═════ EXERCISE INPUT ═════

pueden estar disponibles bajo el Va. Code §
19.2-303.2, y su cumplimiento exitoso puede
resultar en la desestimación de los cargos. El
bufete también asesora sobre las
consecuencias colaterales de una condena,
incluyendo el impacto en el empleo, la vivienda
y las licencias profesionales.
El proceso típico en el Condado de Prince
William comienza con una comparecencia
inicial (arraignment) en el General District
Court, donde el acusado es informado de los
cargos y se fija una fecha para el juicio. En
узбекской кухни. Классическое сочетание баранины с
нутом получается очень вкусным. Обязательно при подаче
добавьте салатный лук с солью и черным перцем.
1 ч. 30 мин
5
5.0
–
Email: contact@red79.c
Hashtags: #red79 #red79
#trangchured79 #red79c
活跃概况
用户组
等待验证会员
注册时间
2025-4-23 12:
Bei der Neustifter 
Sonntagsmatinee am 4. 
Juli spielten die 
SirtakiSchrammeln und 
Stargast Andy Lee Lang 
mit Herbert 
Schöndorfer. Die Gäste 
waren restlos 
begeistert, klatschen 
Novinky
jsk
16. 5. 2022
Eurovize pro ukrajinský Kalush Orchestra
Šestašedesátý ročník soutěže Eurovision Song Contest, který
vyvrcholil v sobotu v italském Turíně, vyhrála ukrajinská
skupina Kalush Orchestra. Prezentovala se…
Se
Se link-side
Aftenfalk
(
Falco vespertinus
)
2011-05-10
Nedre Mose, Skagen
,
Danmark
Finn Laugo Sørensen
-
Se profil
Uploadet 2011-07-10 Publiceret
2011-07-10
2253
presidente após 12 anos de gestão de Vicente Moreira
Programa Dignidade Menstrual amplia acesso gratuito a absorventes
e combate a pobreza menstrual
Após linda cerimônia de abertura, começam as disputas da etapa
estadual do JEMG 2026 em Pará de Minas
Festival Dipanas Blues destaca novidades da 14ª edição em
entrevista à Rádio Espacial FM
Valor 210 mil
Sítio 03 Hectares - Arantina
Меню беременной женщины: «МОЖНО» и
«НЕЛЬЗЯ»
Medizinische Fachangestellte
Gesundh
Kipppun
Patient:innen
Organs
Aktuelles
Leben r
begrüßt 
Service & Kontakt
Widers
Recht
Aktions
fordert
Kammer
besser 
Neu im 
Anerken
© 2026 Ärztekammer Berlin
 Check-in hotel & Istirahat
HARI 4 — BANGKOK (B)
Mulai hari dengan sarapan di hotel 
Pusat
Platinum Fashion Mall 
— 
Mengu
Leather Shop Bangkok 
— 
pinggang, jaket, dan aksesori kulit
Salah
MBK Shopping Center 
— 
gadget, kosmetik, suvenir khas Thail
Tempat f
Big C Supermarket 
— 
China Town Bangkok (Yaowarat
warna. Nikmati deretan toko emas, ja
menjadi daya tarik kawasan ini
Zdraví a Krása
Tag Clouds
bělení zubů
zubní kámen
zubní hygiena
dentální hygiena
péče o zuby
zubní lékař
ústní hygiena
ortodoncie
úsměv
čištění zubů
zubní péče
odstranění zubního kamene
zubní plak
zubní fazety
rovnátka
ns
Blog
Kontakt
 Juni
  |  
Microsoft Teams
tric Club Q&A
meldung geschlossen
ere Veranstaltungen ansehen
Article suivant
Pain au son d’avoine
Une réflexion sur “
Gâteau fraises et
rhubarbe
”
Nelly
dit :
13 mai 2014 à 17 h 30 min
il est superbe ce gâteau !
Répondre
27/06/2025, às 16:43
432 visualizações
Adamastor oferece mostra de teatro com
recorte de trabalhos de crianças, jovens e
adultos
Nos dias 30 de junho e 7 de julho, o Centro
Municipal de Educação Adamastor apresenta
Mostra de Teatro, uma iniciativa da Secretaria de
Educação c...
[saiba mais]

═════

## EXERCISE INSTRUCTIONS
What lines above contain the string "Adamastor"? Copy all of them.

## RESULT
Adamastor oferece mostra de teatro com
Municipal de Educação Adamastor apresenta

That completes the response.